Ross, who wrote "Big" and "Dave," has a penchant for the sly stripping of conventional reality. You'll remember that "Big" gave us Tom Hanks as a 12-year-old in a man's body, and that "Dave" gave us a double for the American president.

"Pleasantville" is the story of a nerdy high-school student who finds solace in compulsively watching reruns of a sickly-sweet early sitcom, where the husband says, "Honey, I'm home!" as he comes in the door, where everything is in black and white, and where, as we find out, there's nothing, no existence, beyond Main Street. There's also no sex, no books, not even toilets in the bathrooms.

Through the deus ex machina of Don Knotts as an otherworldly TV repairman, the student -- -played by Tobey Maguire -- and his sister, played by Reese Witherspoon, are transported back into the show itself, and of course turned black and white as well. Joan Allen is their mother, and William H. Macy -- the bumbling husband in "Fargo" -- is dad. At basketball practice, every ball goes in the hoop. Lovers Lane is where kids go to hold hands. Jeff Daniels, who plays the town's soda fountain owner, just makes cheeseburgers and sodas. You get the picture.
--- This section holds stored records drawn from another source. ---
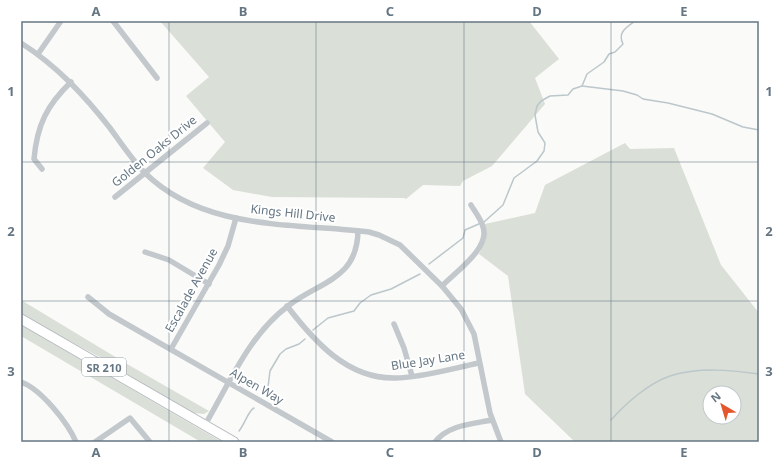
<svg xmlns="http://www.w3.org/2000/svg" width="780" height="463" font-family="'Noto Sans',sans-serif">
<rect width="100%" height="100%" fill="#fafaf8"/>
<!-- green -->
<g fill="#dadfd7" fill-rule="evenodd">
<path d="M160 21H529L559 59 535 78 545 104 492 166 463 181 460 186 423 185 406 199 404 198 272 197 233 190 203 168 225 142 186 96 209 77Z"/>
<path d="M625 143 630 149 674 148 721 265 759 313V442H575L525 394 508 276 479 254 486 239 485 224 535 213 545 185ZM710 393H734V417H710Z"/>
<path d="M21 300 127 364 209 411 204 414 193 413 115 367 109 362 21 315Z"/>
<path d="M21 325 222 442H201L21 336Z"/>
</g>
<g fill="none" stroke-linecap="round" stroke-linejoin="round">
<!-- stream -->
<g stroke="#bbc7cb" stroke-width="1.5">
<path d="M582 86 623 91 637 95 643 99 668 103 712 114 743 127 759 130"/>
<path d="M484 222 503 205 514 178 537 161 544 151 545 143 538 132 535 115 537 106 541 101 550 96 568 95 573 89 582 86 587 74 604 62 609 54 615 52 623 44C617 32 627 27 635 21"/>
<path d="M429 264 463 238 465 230 481 223"/>
<path d="M313 330 328 318 354 311 360 303 371 295 391 289 420 274"/>
<path d="M265 395 268 387 270 371 280 354 286 349 299 344 305 339"/>
<path d="M611 420C626 403 649 383 670 376 699 367 730 370 759 374"/>
<path d="M239 431C245 424 248 411 254 408"/>
</g>
<defs>
<path id="primary" d="M21 319 234 442"/>
</defs>
<!-- primary casing -->
<use href="#primary" stroke="#b5babe" stroke-width="11"/>
<!-- minor -->
<g stroke="#c3c8cc" stroke-width="5.5">
<path d="M113 21 157 78"/>
<path d="M21 43C57 66 84 95 110 128 121 143 132 160 145 173 204 231 293 223 369 232L379 235 400 245 442 286 461 309 474 334 490 413 501 442"/>
<path d="M38 54 61 21"/>
<path d="M42 169 34 159C37 125 47 105 71 82"/>
<path d="M115 197 207 123"/>
<path d="M145 252 169 260 209 284"/>
<path d="M442 286C454 273 491 248 483 227 481 219 475 212 471 205"/>
<path d="M88 297 109 314 332 442"/>
<path d="M287 306C314 341 347 379 395 378 420 378 454 368 479 363"/>
<path d="M394 324 404 348 412 376"/>
<path d="M171 349 219 265 228 246 236 218"/>
<path d="M21 382C41 389 68 423 76 442"/>
<path d="M205 425C229 384 249 335 288 306 320 281 357 280 358 231"/>
<path d="M95 442 130 418 150 442"/>
<path d="M435 442C448 425 472 424 492 420"/>
</g>
<!-- primary -->
<use href="#primary" stroke="#fff" stroke-width="9"/>
</g>
<!-- grid -->
<path fill="none" stroke="#657683" stroke-width="1" stroke-opacity="0.55" d="M169 21V442M316 21V442M464 21V442M611 21V442M21 162H759M21 301H759"/>
<g text-anchor="middle" dominant-baseline="central" stroke-width="4" stroke-linejoin="round" paint-order="stroke">
<!-- shield labels -->
<rect fill="#fff" stroke="#939fa8" stroke-width="1" x="82" y="358" width="44" height="18" rx="3"/>
<g font-size="11" font-weight="bold" fill="#657683">
<text x="104" y="367">SR 210</text>
</g>
<!-- street labels -->
<g font-size="12" fill="#657683" stroke="#fff">
<text transform="translate(154 151) rotate(-39)">Golden Oaks Drive</text>
<text transform="translate(293 213) rotate(6)">Kings Hill Drive</text>
<text transform="translate(191 290) rotate(-61)">Escalade Avenue</text>
<text transform="translate(428 360) rotate(-9)">Blue Jay Lane</text>
<text transform="translate(257 386) rotate(30)">Alpen Way</text>
</g>
</g>
<!-- border -->
<rect width="780" height="463" fill="none" stroke="#ffffff" stroke-width="44"/>
<!-- north arrow -->
<g transform="translate(722 405) rotate(322)"><circle r="19" fill="#ffffff" stroke="#c1c8cd"/>
<path d="M0-3L7 15L0 10L-7 15Z" fill="#e4572e"/>
<text y="-6" font-size="11" font-weight="bold" text-anchor="middle" fill="#657683">N</text>
</g>
<rect x="22" y="22" width="736" height="419" fill="none" stroke="#657683" stroke-width="1.5"/>
<g font-size="13" text-anchor="middle" font-weight="bold" fill="#657683">
<text x="96" y="16">A</text>
<text x="243" y="16">B</text>
<text x="390" y="16">C</text>
<text x="537" y="16">D</text>
<text x="684" y="16">E</text>
<text x="11" y="96">1</text>
<text x="769" y="96">1</text>
<text x="11" y="236">2</text>
<text x="769" y="236">2</text>
<text x="11" y="376">3</text>
<text x="769" y="376">3</text>
<text x="96" y="457">A</text>
<text x="243" y="457">B</text>
<text x="390" y="457">C</text>
<text x="537" y="457">D</text>
<text x="684" y="457">E</text>
</g>
</svg>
And what the movie is about, where Ross wants to take us, is about how placid conformity, a la "Invasion of the Body Snatchers," leads to fascism. In fact he shows a bookburning that is an exact re-creation of the famous photos of the Nazis burning books in 1933, and another of Kristallnacht in 1938.

Naturally, Maguire and Witherspoon, now characters in the show itself, begin to turn the town on its head, opening the people up to such things as art, and sex, and books. One by one, people who open up begin to acquire color. In a nice touch, after Witherspoon has told her mother about the pleasures of masturbation, we see Allen in the bathtub begin to explore her body, and outside a tree suddenly bursts into flame. And then he adds to it when the frantic Maguire rushes into the firehouse to report it, and nobody moves until he shouts "Cat!" which is all the firemen can respond to.

Okay. We get it.

The problem for me is that a TV sitcom isn't quite sturdy enough a peg to hang a whole worldview on, and as the film winds along -- to some great music put together by Randy Newman, by the way -- we find ourselves waiting for it to catch up with us. After a while it just becomes a kind of us versus Ross, whether we or his characters will escape first, kind of game. So while there are some nice moments -- many nice moments -- they don't add up to very much of a movie.